The prose poem is a kind of free verse with a strong narrative line. It's like a vignette or a very short story. Often the most important element of the prose poem its creation of mood.. The syntax, style, typography, use of sparse imagery and understatement of the prose poem share a closer relation to poetry than to prose fiction. The prose poem lends itself to any subject and theme, but its format is especially suited for writing the dramatic, narrative poem.

I know you have written light verse all your life, but it was the late ‘80s before you actually began writing poetry for children. Did that have something to do with the birth of your son, Chip, in 1988?

Yes, that did it! His coming into the world inspired me more than ever. I started writing poems for him before he was born. He’s been a big part of most of what I’ve written for children.

In 1992 you signed a contract with the Walt Disney Company and became Father Goose. Do you feel that you can touch the lives of young readers through your poetry? I am thinking of the huge number of children who have no father figure in the home. I know Bill Cosby has brought this issue to national attention. Can you share some of your thoughts on this topic?

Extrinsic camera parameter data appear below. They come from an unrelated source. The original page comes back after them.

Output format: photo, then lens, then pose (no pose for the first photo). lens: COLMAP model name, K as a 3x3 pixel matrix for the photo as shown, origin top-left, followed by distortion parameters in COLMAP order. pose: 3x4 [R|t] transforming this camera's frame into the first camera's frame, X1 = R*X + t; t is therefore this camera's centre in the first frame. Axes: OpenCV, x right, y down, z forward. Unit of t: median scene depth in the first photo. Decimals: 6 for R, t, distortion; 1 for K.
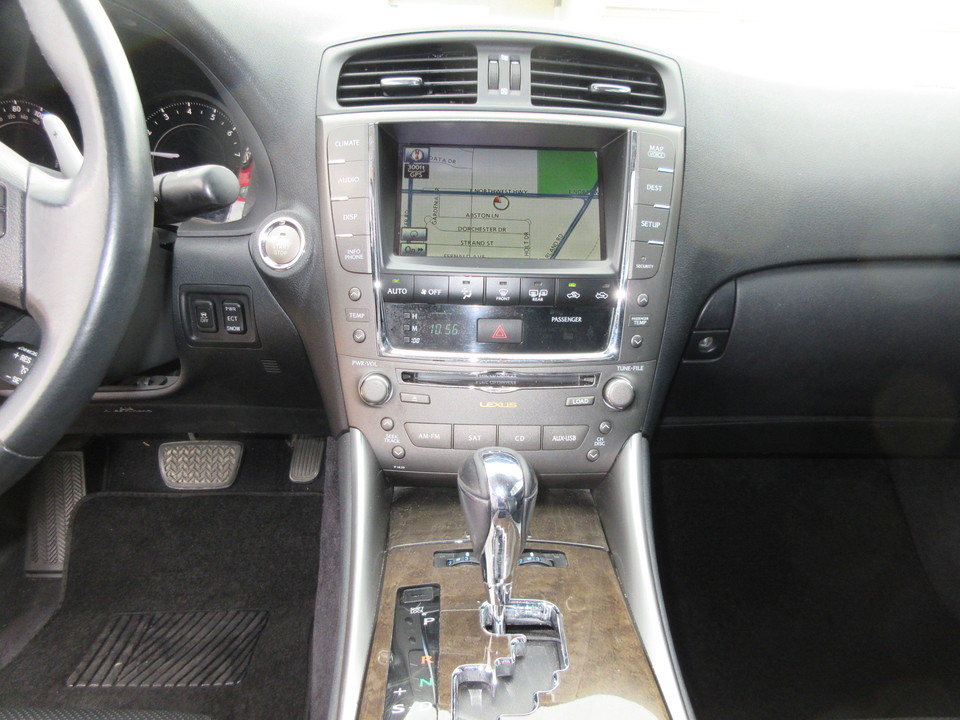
lens RADIAL K [[706.8, 0, 483.8], [0, 706.8, 356.2], [0, 0, 1]] dist [-0.017263, 0.002476]
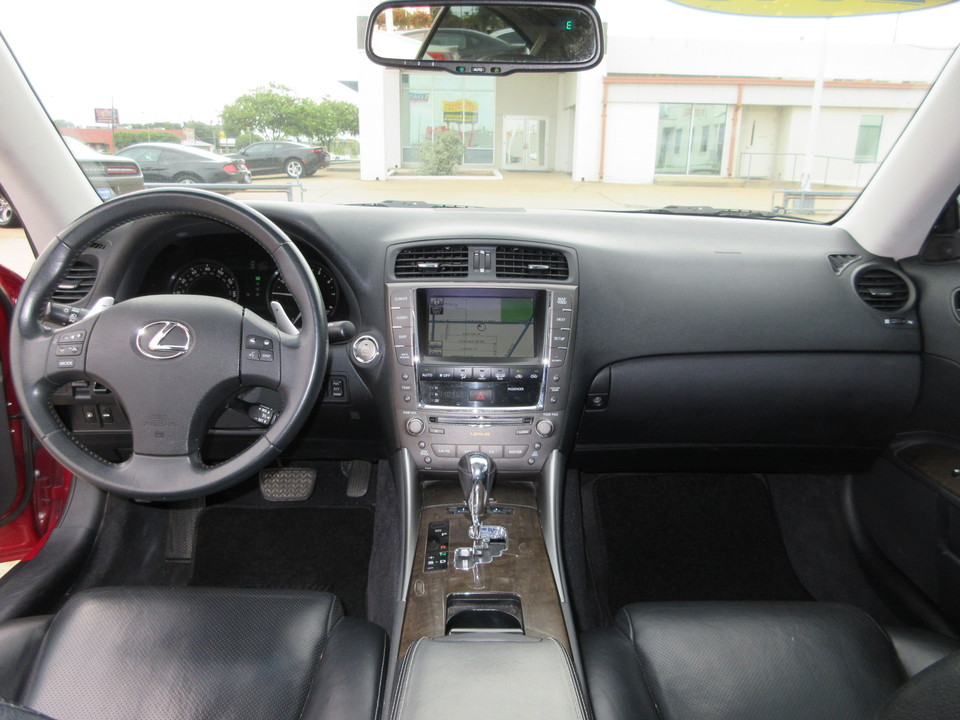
lens RADIAL K [[706.8, 0, 482.8], [0, 706.8, 359.1], [0, 0, 1]] dist [-0.017263, 0.002476]
pose [[0.999852, -0.007917, -0.015299, 0.056690], [0.006796, 0.997380, -0.072024, 0.004222], [0.015829, 0.071910, 0.997286, -0.882943]]
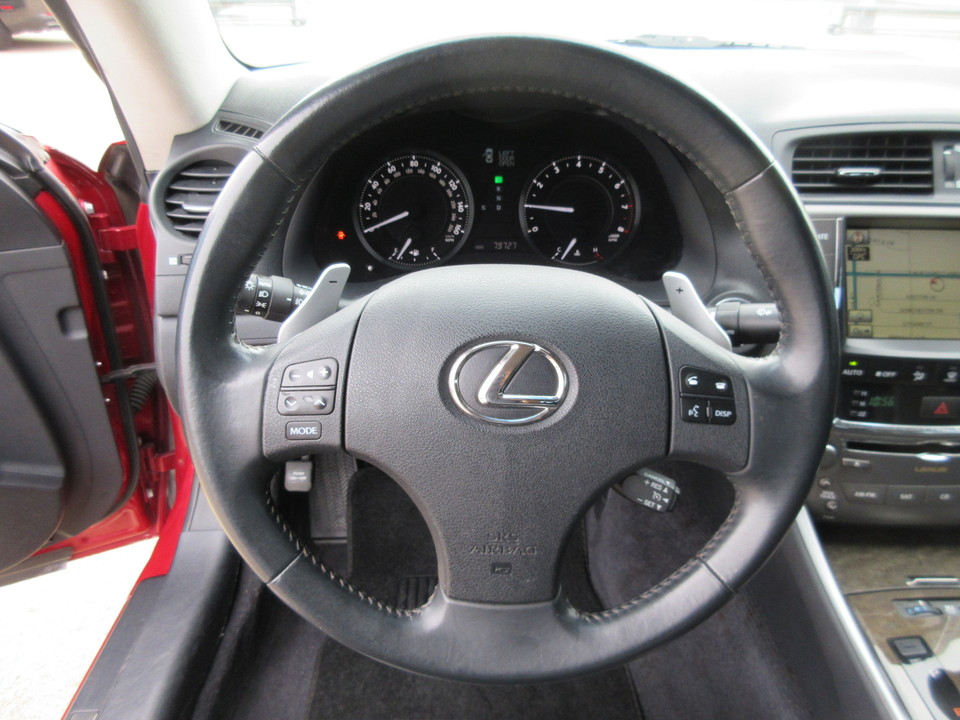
lens RADIAL K [[706.8, 0, 487.8], [0, 706.8, 368.7], [0, 0, 1]] dist [-0.017263, 0.002476]
pose [[0.999555, -0.000724, -0.029818, -0.634011], [0.005777, 0.985474, 0.169726, -0.276993], [0.029262, -0.169823, 0.985040, -0.102317]]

Writing for children, fatherless or otherwise, is a great honor and challenge. The greatest reward for a children’s author is in knowing that our efforts might stir the minds and hearts of young readers with a vision and wonder of the world and themselves that may be new to them or reveal something already familiar in new and enlightening ways. It is especially important, I think, for children who have to face new challenges every day, whether it be from an underprivileged background or a physical challenge. Poetry brings solace into their lives. It is often a child’s first introduction to the joy of language and to the enchanted world of books. Poetry’s lilting rhythms and rhymes, their short, simple sentences and their clever repetition of key words and phrases start children's eyes, minds and hearts dancing along the exciting lines of poetry and into a lifelong love of lyrical language. It is the joyous power of poetry that turns listeners into readers and readers into writers. Once young people sample that world they will want to be a part of it and eventually will want to share that with their own children. Now if we can just invent a giant remote control and turn off all the TVs, we’ll have it made!

People always want to know where authors get their ideas. Instead of asking you where your poems come from,  I would like to know what writers you look to for inspiration.

These poets influenced much of my early writings: Robert Louis Stevenson, Robert Frost, Carl Sandburg, Edna St. Vincent Millay, Elinor Wylie, Sara Teasdale, Ogden Nash, Richard Armour, James Dickey, John Updike. These poets continue to inspire me: Debra Ghigna, Aileen Fisher, Rachel Field, Constance Levy, X. J. Kennedy, Rebecca Kai Dotlich, Myra Cohn Livingston and many others.

You have been a guest author four times at the prestigious Writing Today Conference at Birmingham Southern College. In 1990, in 1993, and in 1997 (along with Clifton Taulbert who was featured on Swampland this April) and again in 2004. What has it been like to lead the life of a writer?

Each time I have a new book published, it is as though someone handed me a magic carpet. It takes me away to places I never dreamed I might visit. I get to meet new people and experience new adventures. My books have carried me all over the world, from Europe to South America, and all across the U.S. from Alaska to Florida, from New York to Southern California and places in between. I always return home with renewed inspiration to work on my next magic carpet.

Do you have any new books coming out in 2008?

Yes, I do: Snow Wonder, a 32-page picture book from Random House, and Score! 50 Poems to Motivate and Inspire, a 56-page picture book for all ages from Harry N. Abrams, Inc.

I am sure being Father Goose is a full-time job (not to mention being a father to your own children, Julie and Chip), but what a wonderful life. Congratulations!

Thank you! It’s been a pleasure. You’re not only a great friend, but you’re a great interviewer as well. Hope your readers have nearly as much fun with this as I did.